→ **TASK OBJECTIVE**: Retype the records exactly, with nothing added or dropped.

---

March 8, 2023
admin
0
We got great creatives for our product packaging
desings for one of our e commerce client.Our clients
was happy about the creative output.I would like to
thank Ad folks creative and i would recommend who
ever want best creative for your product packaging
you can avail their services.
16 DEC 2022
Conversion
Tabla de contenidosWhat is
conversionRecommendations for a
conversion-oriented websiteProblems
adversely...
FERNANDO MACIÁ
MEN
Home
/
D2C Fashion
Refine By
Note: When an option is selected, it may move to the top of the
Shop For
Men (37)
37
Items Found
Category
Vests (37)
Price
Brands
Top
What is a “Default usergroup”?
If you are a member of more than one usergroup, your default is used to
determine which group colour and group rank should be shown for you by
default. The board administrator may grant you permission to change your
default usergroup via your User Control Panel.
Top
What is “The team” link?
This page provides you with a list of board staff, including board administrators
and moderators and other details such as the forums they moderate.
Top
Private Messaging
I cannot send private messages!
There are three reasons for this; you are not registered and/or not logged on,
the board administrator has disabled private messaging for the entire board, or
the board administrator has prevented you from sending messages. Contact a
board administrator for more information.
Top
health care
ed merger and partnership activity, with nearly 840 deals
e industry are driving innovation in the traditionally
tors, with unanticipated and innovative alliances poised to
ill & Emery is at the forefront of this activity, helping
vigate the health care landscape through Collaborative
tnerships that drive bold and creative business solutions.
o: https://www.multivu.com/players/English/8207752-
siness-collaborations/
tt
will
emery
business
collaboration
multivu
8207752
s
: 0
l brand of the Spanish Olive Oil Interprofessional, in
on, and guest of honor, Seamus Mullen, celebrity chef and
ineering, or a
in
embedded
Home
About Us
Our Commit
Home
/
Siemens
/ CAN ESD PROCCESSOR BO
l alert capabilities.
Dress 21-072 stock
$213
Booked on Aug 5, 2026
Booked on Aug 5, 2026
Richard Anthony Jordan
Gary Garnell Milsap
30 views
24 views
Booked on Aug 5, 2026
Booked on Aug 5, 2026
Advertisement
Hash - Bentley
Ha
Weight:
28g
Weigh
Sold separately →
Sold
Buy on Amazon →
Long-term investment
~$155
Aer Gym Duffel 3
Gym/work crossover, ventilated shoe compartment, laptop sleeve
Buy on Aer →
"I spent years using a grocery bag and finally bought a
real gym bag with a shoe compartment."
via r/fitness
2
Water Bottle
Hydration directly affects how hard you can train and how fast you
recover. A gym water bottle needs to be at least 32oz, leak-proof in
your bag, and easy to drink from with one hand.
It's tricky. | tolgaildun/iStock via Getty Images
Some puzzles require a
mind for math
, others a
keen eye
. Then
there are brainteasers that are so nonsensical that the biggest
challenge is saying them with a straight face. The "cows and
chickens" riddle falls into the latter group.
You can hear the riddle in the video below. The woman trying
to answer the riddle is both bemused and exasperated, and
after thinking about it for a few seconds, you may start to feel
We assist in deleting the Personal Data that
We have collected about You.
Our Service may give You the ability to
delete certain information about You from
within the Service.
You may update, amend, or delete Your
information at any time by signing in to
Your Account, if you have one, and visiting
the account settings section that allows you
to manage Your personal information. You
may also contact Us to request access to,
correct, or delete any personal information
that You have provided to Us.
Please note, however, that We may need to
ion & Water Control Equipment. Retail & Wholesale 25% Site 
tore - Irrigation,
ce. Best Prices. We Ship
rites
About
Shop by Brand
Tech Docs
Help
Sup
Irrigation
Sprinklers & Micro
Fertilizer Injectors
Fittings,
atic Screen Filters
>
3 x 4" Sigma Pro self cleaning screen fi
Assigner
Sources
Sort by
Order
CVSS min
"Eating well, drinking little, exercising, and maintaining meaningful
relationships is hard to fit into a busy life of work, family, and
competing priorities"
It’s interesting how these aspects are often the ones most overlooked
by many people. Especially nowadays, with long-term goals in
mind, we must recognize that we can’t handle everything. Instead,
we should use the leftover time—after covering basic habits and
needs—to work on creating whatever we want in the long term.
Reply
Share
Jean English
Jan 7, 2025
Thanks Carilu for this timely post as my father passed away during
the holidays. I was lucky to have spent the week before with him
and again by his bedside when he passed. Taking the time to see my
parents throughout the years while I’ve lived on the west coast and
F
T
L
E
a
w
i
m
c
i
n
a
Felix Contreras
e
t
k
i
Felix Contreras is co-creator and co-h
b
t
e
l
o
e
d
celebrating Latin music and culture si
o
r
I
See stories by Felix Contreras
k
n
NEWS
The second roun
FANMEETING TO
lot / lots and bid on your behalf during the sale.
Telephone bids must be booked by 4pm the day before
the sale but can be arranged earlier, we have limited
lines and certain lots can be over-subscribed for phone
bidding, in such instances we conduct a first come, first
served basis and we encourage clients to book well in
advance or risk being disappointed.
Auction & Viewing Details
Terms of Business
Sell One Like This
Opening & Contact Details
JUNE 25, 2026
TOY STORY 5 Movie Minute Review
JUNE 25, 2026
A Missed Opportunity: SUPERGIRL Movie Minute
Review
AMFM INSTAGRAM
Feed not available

---

→ **SOLUTION FOR THIS TASK**:
March 8, 2023
admin
0
We got great creatives for our product packaging
desings for one of our e commerce client.Our clients
was happy about the creative output.I would like to
thank Ad folks creative and i would recommend who
ever want best creative for your product packaging
you can avail their services.
16 DEC 2022
Conversion
Tabla de contenidosWhat is
conversionRecommendations for a
conversion-oriented websiteProblems
adversely...
FERNANDO MACIÁ
MEN
Home
/
D2C Fashion
Refine By
Note: When an option is selected, it may move to the top of the
Shop For
Men (37)
37
Items Found
Category
Vests (37)
Price
Brands
Top
What is a “Default usergroup”?
If you are a member of more than one usergroup, your default is used to
determine which group colour and group rank should be shown for you by
default. The board administrator may grant you permission to change your
default usergroup via your User Control Panel.
Top
What is “The team” link?
This page provides you with a list of board staff, including board administrators
and moderators and other details such as the forums they moderate.
Top
Private Messaging
I cannot send private messages!
There are three reasons for this; you are not registered and/or not logged on,
the board administrator has disabled private messaging for the entire board, or
the board administrator has prevented you from sending messages. Contact a
board administrator for more information.
Top
health care
ed merger and partnership activity, with nearly 840 deals
e industry are driving innovation in the traditionally
tors, with unanticipated and innovative alliances poised to
ill & Emery is at the forefront of this activity, helping
vigate the health care landscape through Collaborative
tnerships that drive bold and creative business solutions.
o: https://www.multivu.com/players/English/8207752-
siness-collaborations/
tt
will
emery
business
collaboration
multivu
8207752
s
: 0
l brand of the Spanish Olive Oil Interprofessional, in
on, and guest of honor, Seamus Mullen, celebrity chef and
ineering, or a
in
embedded
Home
About Us
Our Commit
Home
/
Siemens
/ CAN ESD PROCCESSOR BO
l alert capabilities.
Dress 21-072 stock
$213
Booked on Aug 5, 2026
Booked on Aug 5, 2026
Richard Anthony Jordan
Gary Garnell Milsap
30 views
24 views
Booked on Aug 5, 2026
Booked on Aug 5, 2026
Advertisement
Hash - Bentley
Ha
Weight:
28g
Weigh
Sold separately →
Sold
Buy on Amazon →
Long-term investment
~$155
Aer Gym Duffel 3
Gym/work crossover, ventilated shoe compartment, laptop sleeve
Buy on Aer →
"I spent years using a grocery bag and finally bought a
real gym bag with a shoe compartment."
via r/fitness
2
Water Bottle
Hydration directly affects how hard you can train and how fast you
recover. A gym water bottle needs to be at least 32oz, leak-proof in
your bag, and easy to drink from with one hand.
It's tricky. | tolgaildun/iStock via Getty Images
Some puzzles require a
mind for math
, others a
keen eye
. Then
there are brainteasers that are so nonsensical that the biggest
challenge is saying them with a straight face. The "cows and
chickens" riddle falls into the latter group.
You can hear the riddle in the video below. The woman trying
to answer the riddle is both bemused and exasperated, and
after thinking about it for a few seconds, you may start to feel
We assist in deleting the Personal Data that
We have collected about You.
Our Service may give You the ability to
delete certain information about You from
within the Service.
You may update, amend, or delete Your
information at any time by signing in to
Your Account, if you have one, and visiting
the account settings section that allows you
to manage Your personal information. You
may also contact Us to request access to,
correct, or delete any personal information
that You have provided to Us.
Please note, however, that We may need to
ion & Water Control Equipment. Retail & Wholesale 25% Site 
tore - Irrigation,
ce. Best Prices. We Ship
rites
About
Shop by Brand
Tech Docs
Help
Sup
Irrigation
Sprinklers & Micro
Fertilizer Injectors
Fittings,
atic Screen Filters
>
3 x 4" Sigma Pro self cleaning screen fi
Assigner
Sources
Sort by
Order
CVSS min
"Eating well, drinking little, exercising, and maintaining meaningful
relationships is hard to fit into a busy life of work, family, and
competing priorities"
It’s interesting how these aspects are often the ones most overlooked
by many people. Especially nowadays, with long-term goals in
mind, we must recognize that we can’t handle everything. Instead,
we should use the leftover time—after covering basic habits and
needs—to work on creating whatever we want in the long term.
Reply
Share
Jean English
Jan 7, 2025
Thanks Carilu for this timely post as my father passed away during
the holidays. I was lucky to have spent the week before with him
and again by his bedside when he passed. Taking the time to see my
parents throughout the years while I’ve lived on the west coast and
F
T
L
E
a
w
i
m
c
i
n
a
Felix Contreras
e
t
k
i
Felix Contreras is co-creator and co-h
b
t
e
l
o
e
d
celebrating Latin music and culture si
o
r
I
See stories by Felix Contreras
k
n
NEWS
The second roun
FANMEETING TO
lot / lots and bid on your behalf during the sale.
Telephone bids must be booked by 4pm the day before
the sale but can be arranged earlier, we have limited
lines and certain lots can be over-subscribed for phone
bidding, in such instances we conduct a first come, first
served basis and we encourage clients to book well in
advance or risk being disappointed.
Auction & Viewing Details
Terms of Business
Sell One Like This
Opening & Contact Details
JUNE 25, 2026
TOY STORY 5 Movie Minute Review
JUNE 25, 2026
A Missed Opportunity: SUPERGIRL Movie Minute
Review
AMFM INSTAGRAM
Feed not available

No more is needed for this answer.